Safetey critical control systems are developed with respect to reliability requirements, often following a reliability standard such as IEC 61508 or CENELEC EN 50128. These standards put requirements on development practices and activities with regard to creating software that works the way it is intended based on the expected input, and where availability and integrity is of paramount importance. However, these standards do not address information security. Some of the practices required from reliability standards do help in removing bugs and design flaws – which to a large extent also removes security vulnerabilites – but they do not explicitly express such conceerns. Reliability engineering is about building trust into the intended functionality of the system. Security is about lack of unintended functionality.
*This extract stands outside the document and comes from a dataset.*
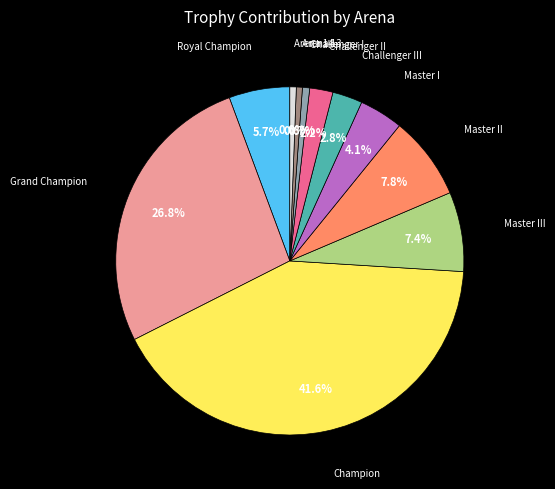

Does any single category account for the majority?

No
Consider a typical safety critical system installed in an industrial process, such as an overpressure protection system. Such a system may consist of a pressure transmitter, a logic unit (ie a computer) and some final elements. This simple system meausres the pressure  and transmits it to the computer, typically over a hardwired analog connection. The computer then decides if the system is within a safe operating region, or above a set point for stopping operation. If we are in the unsafe region, the computer tells the final element to trip the process, for example by flipping an electrical circuit breaker or closing a valve. Reliability standards that include software development requirements focus on how development is going to work in order to ensure that whenever the sensor transmits pressure above the threshold, the computer will tell the process to stop. Further the computer is connected over a network to an engineering station which is used for such things as updating the algorithm in the control system, changing the threshold limits, etc.

What if someone wants to put the system out of order, without anyone noticing? The software’s access control would be a crucial barrier against anyone tampering with the functionality. Reliability standards do not talk about how to actually avoid weak authentication schemes, although they talk about access management in general. You may very well be compliant with the reliability standard – yet have very weak protection against compromising the access control. For example, the coder may very well use a “getuser()” call  in C in the authentication part of the software – without violating the reliability standard requirements. This is a very unsecure way of getting user credentials from the computer and should generally be avoided. If such a practice is used, a hacker with access to the network could with relaitve ease  get admin access to the system and change for example set points, or worse, recalibrate the pressure  sensor to report wrong readings – something that was actually done in the Stuxnet case.

In other words – as long as someone can be interested in harming your operation – your safety system needs security built-in, and that is not coming for free through reliability engineering. And there is always someone out to get you – for sports, for money or just because they do not like you. Managing security is an important part of managing your business risk – so do not neglect this issue while worrying only about reliability of intended functionality.